GraphGists

Note: This Gist has been written in relation to my blog post on implementing Spaced Repetitions with Neo4J.

Spaced Repetition

Spaced repetition is a learning technique that incorporates increasing intervals of time between subsequent review of previously learned material in order to exploit the psychological spacing effect, the phenomenon whereby animals (including humans) more easily remember or learn items when they are studied a few times spaced over a long time span ("spaced presentation") rather than repeatedly studied in a short span of time ("massed presentation").

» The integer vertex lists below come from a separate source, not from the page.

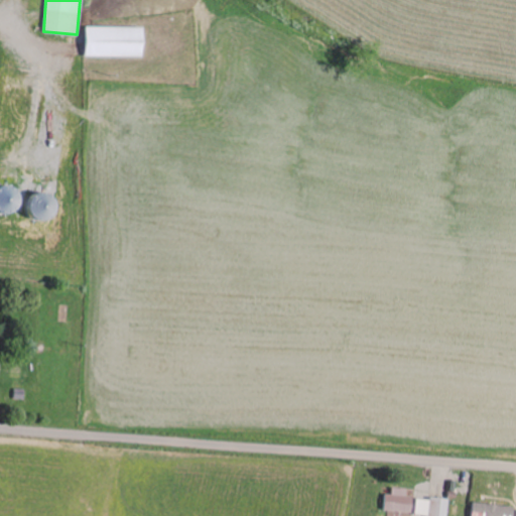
[(141,26),(84,25),(84,55),(141,55),(141,26)]
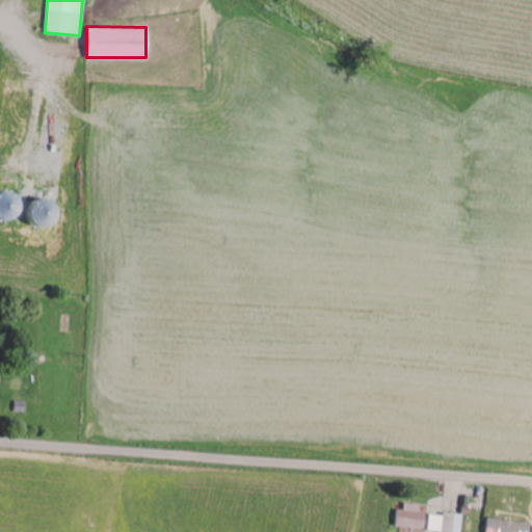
[(0,220),(1,222),(21,204),(4,186),(0,189),(0,220)]
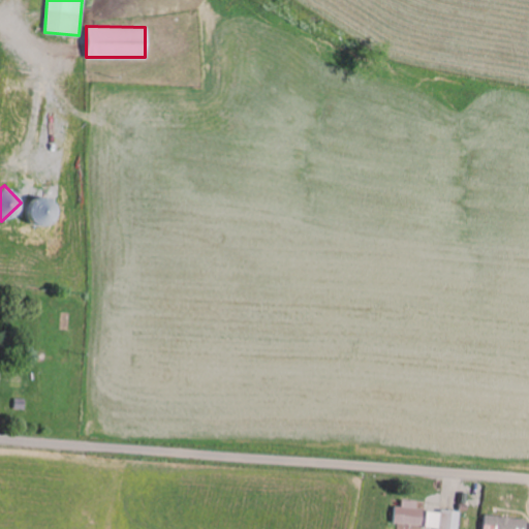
[(30,196),(25,219),(52,225),(57,203),(30,196)]
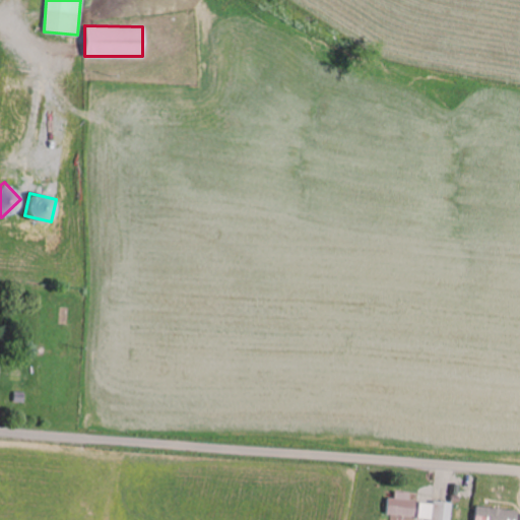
[(412,500),(405,499),(406,493),(388,490),(385,513),(410,516),(412,500)]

Following Lietner System, we are going to use a fixed number of learning boxes - in our specific case we will use four boxes. All cards will initially be placed in the first box. When a card is presented to the student for recognition, there are two possible outcomes:

  • if the card is correctly recognized, it will be moved to the next box

  • if the user fails to recognize the card, the card will be moved into the first box

Extending this method to improve long-term memory, once a card reaches the last box and it is correctly recognized, it will also be moved back into the first box for another round of learning (achieving therefore level two of learning). All cards must go through three levels of learning. At any point in time, a failure will bring back the failed card to the first box, resetting it to level one as well.

This method can be summarized in the following two graphs. Each box has 3 levels of learning (L1, L2 and L3). All cards start from Box 1 / Level 1 and start moving following the next relationships shown in the first graph. .

a18385cd 74cf 4155 aa26 5ae7bf360bb8 ou3T4okHD

A failure moves the card along the back relationship shown in the second graph.

25c376fe 0120 4e5a a3aa 8024c75f8f7e KGOh q9X4

These graphs essentially embed most of the business logic into nodes and relationships.

The Unit of Study

Next, let’s take a look at the relationships between the student, the cards that he is learning, and the boxes*. Because we want to minimize repetition of data, each card will be a single node in the graph database and will be share across all students. Furthermore, there will be one single set of boxes (and levels), shared by all students as well.

This means that we need to find a way to represent which cards are in which box at which learning level for which student. To hold this piece of information, we introduce the concept of unit of work which connects a student with the cards that he is currently learning, while keeping track of the level of learning achieved so far.

f99659e9 81f2 4079 9c71 04b9d4d6c209 0nfuYfvNHI

The Card

The bottom part of this graph introduces the card. Let’s add a bit more detail to this representation, taking a look at what is actually stored on each side of the card.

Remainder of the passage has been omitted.